Um nome que esteve sempre a aparecer nas conspirações sobre a COVID-19 foi Bill Gates, e os pesquisadores logo descobriram que as suas ligações com os computadores e com o atendimento médico no mundo inteiro explicam por que os criadores das teorias de conspiração ligavam a doença às redes e aos dispositivos de telecomunicação 5G.
Tangherlini, que é doutorado em folclore e literatura dinamarquesa, disse que Gates constitui um tema perfeito para os criadores de teorias de conspiração.
“Bill Gates pode facilmente ser alinhado em histórias com um vilão, tal como um feiticeiro,” disse. “Ele é demasiadamente rico, por isso, já não faz realmente parte da sociedade normal. Ele utiliza a tecnologia e, na verdade, controla a tecnologia de formas que para a maior parte das pessoas são incompreensíveis.”
Em toda a história, os avanços tecnológicos foram recebidos com medo e cepticismo. Numa tentativa de compreender a ameaça da COVID-19, as teorias da conspiração falsamente afirmam que os sinais de rádio 5G propagam a doença.
Enquanto as teorias de conspiração sobre 5G se propagam nas redes sociais, incidentes de fogo posto e vandalismo de equipamentos de telecomunicações aumentaram pelo mundo. Três torres de telefonia móvel foram destruídas próximo de Durban, África do Sul, em Janeiro de 2021.
“É lamentável que a infra-estrutura de redes tão necessária esteja a ser destruída,” então Ministra de Comunicações, Stella Ndabeni-Abrahams, disse à imprensa. “O incêndio das torres de telefonia móvel é a continuação de um ressurgimento de teorias de conspiração que ligam o surgimento da pandemia do coronavírus ao 5G.”
Tangherlini observou como a tecnologia 5G foi lançada ao mesmo tempo que a COVID-19 foi descoberta.
“Através da tecnologia, Gates é ligado a teorias de conspiração de 5G,” disse. “Ele possui uma fundação global que se encontra nos noticiários, particularmente em África, desde pesquisas de filantropia até ao atendimento médico a nível global.
“Isso pode fazer com que as pessoas perguntem, ‘Por que ele faz isso?’ Mesmo que os objectivos expressos sejam claramente altruístas. A resposta a esta pergunta é ainda mais complicada, principalmente em África. No contexto da história colonial global, não é surpreendente que isto seja percebido como uma ameaça.”
Uma vez que muitos países africanos têm populações que expressam desconfiança para com os seus governos e sistemas de saúde, os pesquisadores esperam que as autoridades possam utilizar as suas ferramentas de IA para identificar quem e o que as suas comunidades percebem como ameaças, por que e o que, se for o caso, as populações pretendem fazer em relação as mesmas.

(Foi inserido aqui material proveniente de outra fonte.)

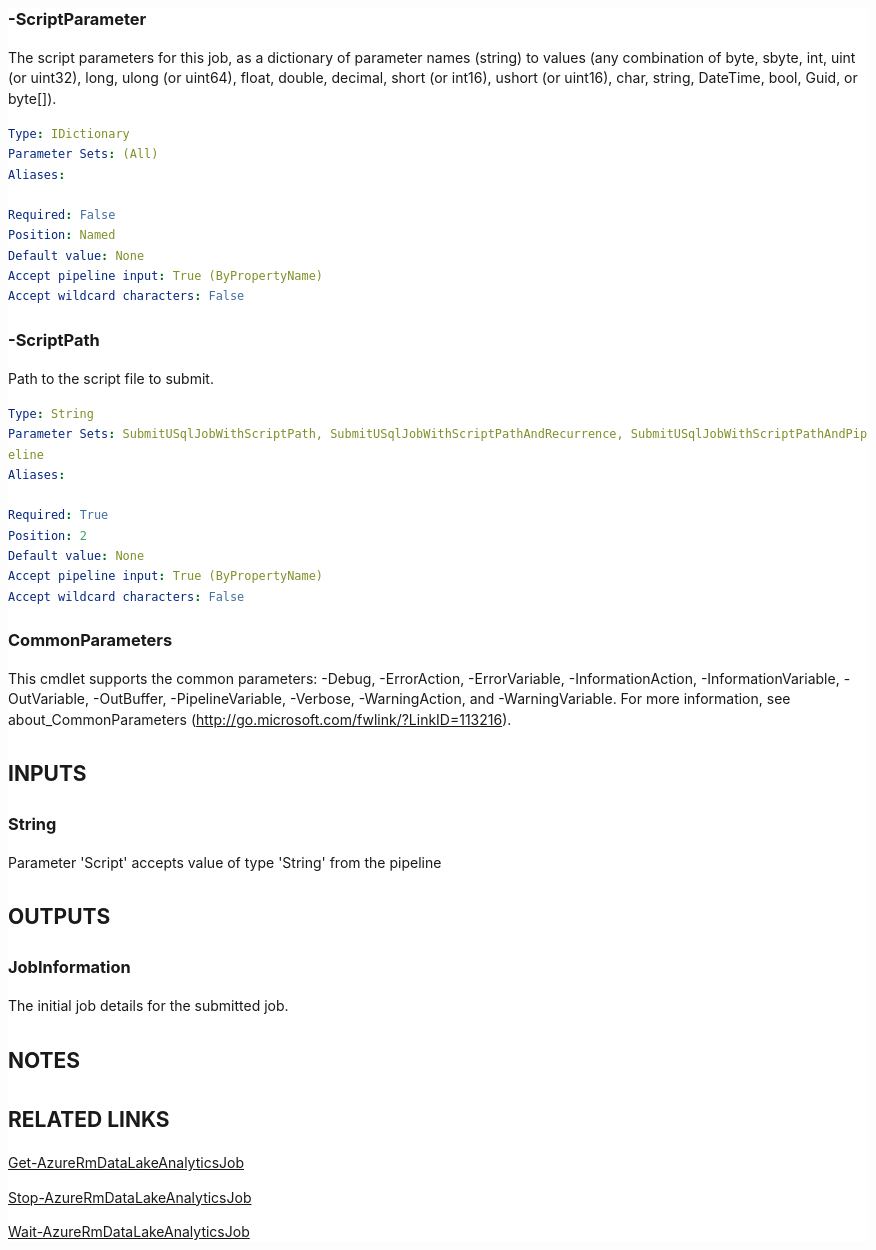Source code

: ### -ScriptParameter
The script parameters for this job, as a dictionary of parameter names (string) to values (any combination of byte, sbyte, int, uint (or uint32), long, ulong (or uint64), float, double, decimal, short (or int16), ushort (or uint16), char, string, DateTime, bool, Guid, or byte[]).

```yaml
Type: IDictionary
Parameter Sets: (All)
Aliases: 

Required: False
Position: Named
Default value: None
Accept pipeline input: True (ByPropertyName)
Accept wildcard characters: False
```

### -ScriptPath
Path to the script file to submit.

```yaml
Type: String
Parameter Sets: SubmitUSqlJobWithScriptPath, SubmitUSqlJobWithScriptPathAndRecurrence, SubmitUSqlJobWithScriptPathAndPipeline
Aliases: 

Required: True
Position: 2
Default value: None
Accept pipeline input: True (ByPropertyName)
Accept wildcard characters: False
```

### CommonParameters
This cmdlet supports the common parameters: -Debug, -ErrorAction, -ErrorVariable, -InformationAction, -InformationVariable, -OutVariable, -OutBuffer, -PipelineVariable, -Verbose, -WarningAction, and -WarningVariable. For more information, see about_CommonParameters (<http://go.microsoft.com/fwlink/?LinkID=113216>).

## INPUTS

### String
Parameter 'Script' accepts value of type 'String' from the pipeline

## OUTPUTS

### JobInformation
The initial job details for the submitted job.

## NOTES

## RELATED LINKS

[Get-AzureRmDataLakeAnalyticsJob](./Get-AzureRmDataLakeAnalyticsJob.md)

[Stop-AzureRmDataLakeAnalyticsJob](./Stop-AzureRmDataLakeAnalyticsJob.md)

[Wait-AzureRmDataLakeAnalyticsJob](./Wait-AzureRmDataLakeAnalyticsJob.md)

“Muitas destas ameaças podem resultar em criação de políticas,” professor da UCLA, Vwani Roychowdhury, disse à ADF. “Proteger infra-estruturas fundamentais, por exemplo. Fazer campanhas de sensibilização pública. Alertar os médicos e hospitais quanto ao que se pode esperar e que não se deve prescrever medicamentos como Ivermitina e hidro-cloroquina que podem causar mais prejuízos do que fazer o bem.
“A IA e os seus algoritmos são necessários para incluir neste caldeirão gigantesco de histórias e eventos e transformá-los em pequenos pedaços e peças de informação para o consumo individual.”